Kemp's power numbers make it tempting to put this great ball of athletic prowess up front, but the outfielder is a born defender. His height and ability to defend center field display the key ingredients for a center back.


Defense: Shane Battier

While LeBron James, Dwyane Wade and Chris Bosh get all the glory for the Miami Heat, Battier does the dirty work to keep the team in ball games on the defensive end. He could be a crucial piece to a soccer team at right or left back, shutting down the opposition's top wingers.

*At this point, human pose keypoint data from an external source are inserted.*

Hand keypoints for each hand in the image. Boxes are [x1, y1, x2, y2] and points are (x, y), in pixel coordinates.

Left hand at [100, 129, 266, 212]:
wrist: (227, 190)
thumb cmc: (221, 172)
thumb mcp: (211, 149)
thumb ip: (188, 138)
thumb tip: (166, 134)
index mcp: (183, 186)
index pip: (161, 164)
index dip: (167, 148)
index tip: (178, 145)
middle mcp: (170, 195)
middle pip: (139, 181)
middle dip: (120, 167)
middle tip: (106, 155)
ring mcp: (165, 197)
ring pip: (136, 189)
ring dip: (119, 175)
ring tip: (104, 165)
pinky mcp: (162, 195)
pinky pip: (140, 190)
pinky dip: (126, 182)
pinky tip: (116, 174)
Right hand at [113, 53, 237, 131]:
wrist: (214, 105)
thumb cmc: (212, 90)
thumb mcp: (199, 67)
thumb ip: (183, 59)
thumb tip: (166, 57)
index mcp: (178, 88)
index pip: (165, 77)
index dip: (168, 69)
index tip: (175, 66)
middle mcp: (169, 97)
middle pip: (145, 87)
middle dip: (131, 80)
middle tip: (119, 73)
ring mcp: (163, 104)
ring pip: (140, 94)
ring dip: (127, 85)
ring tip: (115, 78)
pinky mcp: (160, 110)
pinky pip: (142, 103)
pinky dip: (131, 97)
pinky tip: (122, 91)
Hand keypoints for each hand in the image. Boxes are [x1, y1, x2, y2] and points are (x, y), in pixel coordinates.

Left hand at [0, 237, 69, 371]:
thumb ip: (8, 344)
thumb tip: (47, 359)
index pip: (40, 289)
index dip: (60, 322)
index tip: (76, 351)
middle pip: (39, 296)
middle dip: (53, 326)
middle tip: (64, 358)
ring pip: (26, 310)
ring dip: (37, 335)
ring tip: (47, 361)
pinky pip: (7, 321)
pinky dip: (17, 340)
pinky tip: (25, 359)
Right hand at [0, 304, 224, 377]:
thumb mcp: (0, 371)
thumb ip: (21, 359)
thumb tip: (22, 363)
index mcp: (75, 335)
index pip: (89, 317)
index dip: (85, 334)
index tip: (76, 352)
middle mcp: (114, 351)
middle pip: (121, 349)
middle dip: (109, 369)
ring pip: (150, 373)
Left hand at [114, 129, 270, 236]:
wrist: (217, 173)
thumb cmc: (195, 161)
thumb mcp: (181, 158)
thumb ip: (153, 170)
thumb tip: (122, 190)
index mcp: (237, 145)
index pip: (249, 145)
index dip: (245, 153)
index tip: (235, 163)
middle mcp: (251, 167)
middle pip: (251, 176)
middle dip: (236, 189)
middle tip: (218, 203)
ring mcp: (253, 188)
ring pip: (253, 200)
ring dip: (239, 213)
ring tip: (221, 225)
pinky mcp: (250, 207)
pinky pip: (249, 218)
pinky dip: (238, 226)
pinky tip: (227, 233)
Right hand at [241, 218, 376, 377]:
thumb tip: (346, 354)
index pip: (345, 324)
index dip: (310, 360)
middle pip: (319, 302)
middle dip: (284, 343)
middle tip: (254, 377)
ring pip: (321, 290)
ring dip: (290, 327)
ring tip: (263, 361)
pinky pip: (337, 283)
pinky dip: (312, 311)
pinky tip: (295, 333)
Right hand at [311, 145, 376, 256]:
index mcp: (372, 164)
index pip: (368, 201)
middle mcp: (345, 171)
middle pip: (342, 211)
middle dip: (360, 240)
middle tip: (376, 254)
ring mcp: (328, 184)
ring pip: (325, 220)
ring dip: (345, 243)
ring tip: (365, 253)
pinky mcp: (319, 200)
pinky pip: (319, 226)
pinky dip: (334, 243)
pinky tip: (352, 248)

Battier can also surprise opponents with shots from the back line, the same way he has surprised the Thunder with his three-point shooting in the NBA Finals.


Defense/Midfield: Devin Hester

Hester has speed and versatility. The return specialist/wide receiver/cornerback can play virtually anywhere on a football field. He could also be useful as utility man on a soccer pitch. Who wouldn't want to see the guy dribble a ball from goal-to-goal to score?


Goalie: Jonathan Quick

All right, so maybe he is a bit smaller than Howard (ten inches), but Quick proved in this season’s Stanley Cup playoffs he is one of the best hockey goaltenders in the world. Why not believe he could be the same in soccer? Change all that junior training from getting pucks shot at him to getting soccer balls kicked at him and you’ve got the same blocking skills without a stick.


Goalie: Michael Phelps

Like Howard, Phelps has an enormous wingspan at 6-7. Although Phelps has never proven himself in a land sport, there is no reason to believe the most athletic body on the planet would not be able to find a spot on this team. No opponent would be able to push him around inside the box.


Manager: Phil Jackson

American soccer is all about creating triangles on the field. Therefore, the most suitable coach would be the master of the Triangle Offense. There are also no Knicks on this team to be clumsy.